The problem:
Each line of the data that mentions the string "Музей" needs to be identified and copied.

** Opening Exercise input block **

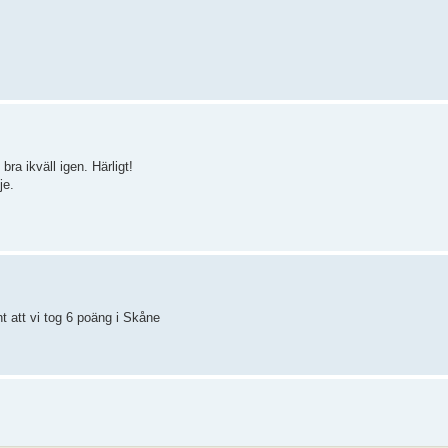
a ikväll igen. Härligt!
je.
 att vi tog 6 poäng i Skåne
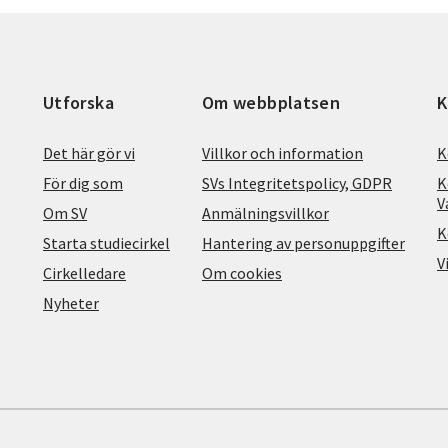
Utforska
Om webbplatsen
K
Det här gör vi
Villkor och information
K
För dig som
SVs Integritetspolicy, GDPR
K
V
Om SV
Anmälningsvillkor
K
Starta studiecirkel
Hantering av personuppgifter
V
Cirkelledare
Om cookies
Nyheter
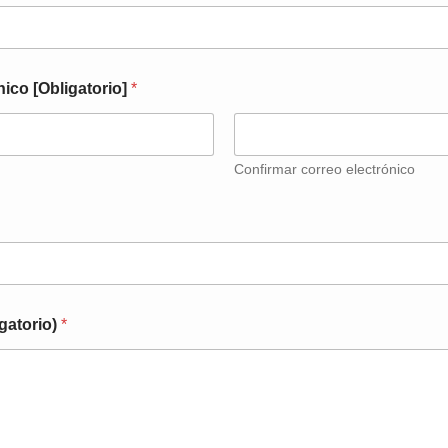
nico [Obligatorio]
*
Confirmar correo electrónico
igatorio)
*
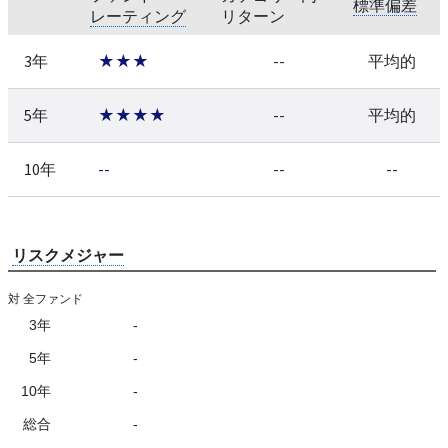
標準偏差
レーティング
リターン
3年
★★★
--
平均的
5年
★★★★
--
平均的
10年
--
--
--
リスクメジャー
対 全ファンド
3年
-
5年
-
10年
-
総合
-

** Closing Exercise input block **
** Opening Exercise input block **

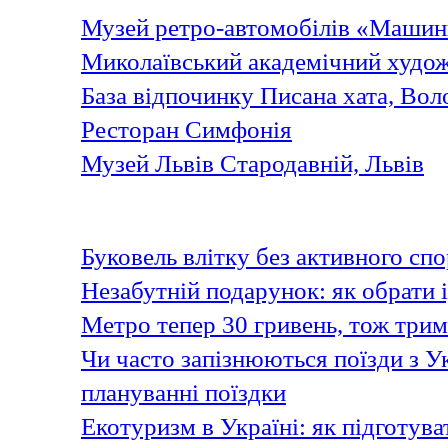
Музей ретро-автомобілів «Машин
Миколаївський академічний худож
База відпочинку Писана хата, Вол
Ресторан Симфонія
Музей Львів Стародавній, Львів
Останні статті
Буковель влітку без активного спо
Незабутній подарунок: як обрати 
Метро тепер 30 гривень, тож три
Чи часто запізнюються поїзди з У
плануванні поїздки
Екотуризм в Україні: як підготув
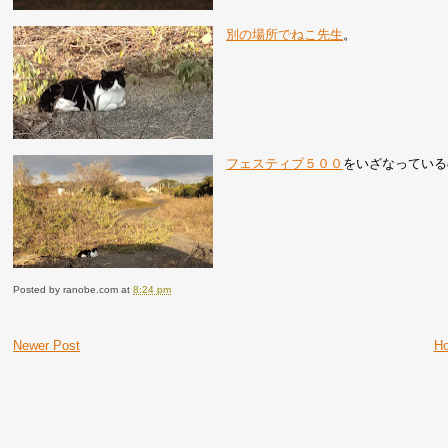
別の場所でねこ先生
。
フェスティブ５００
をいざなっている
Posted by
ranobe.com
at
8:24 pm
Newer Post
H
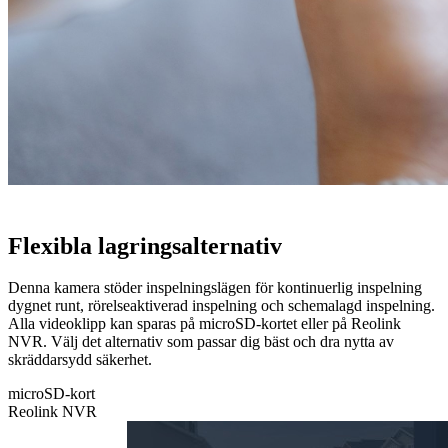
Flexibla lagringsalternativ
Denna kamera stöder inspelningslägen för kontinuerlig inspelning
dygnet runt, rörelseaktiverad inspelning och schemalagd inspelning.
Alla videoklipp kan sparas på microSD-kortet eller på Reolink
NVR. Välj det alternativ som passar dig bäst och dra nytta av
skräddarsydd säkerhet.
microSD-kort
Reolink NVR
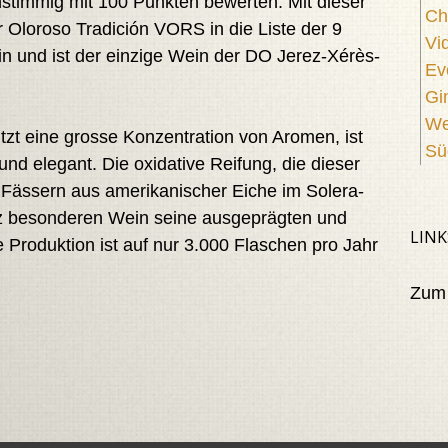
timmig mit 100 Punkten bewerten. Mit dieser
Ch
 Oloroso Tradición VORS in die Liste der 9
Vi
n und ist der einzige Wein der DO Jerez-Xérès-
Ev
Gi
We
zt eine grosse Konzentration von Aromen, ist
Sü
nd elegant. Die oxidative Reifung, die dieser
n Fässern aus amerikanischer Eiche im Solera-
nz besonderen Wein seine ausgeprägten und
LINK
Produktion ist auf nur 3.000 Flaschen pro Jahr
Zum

** Closing Exercise input block **

Exercise result:
Музей ретро-автомобілів «Машин
Музей Львів Стародавній, Львів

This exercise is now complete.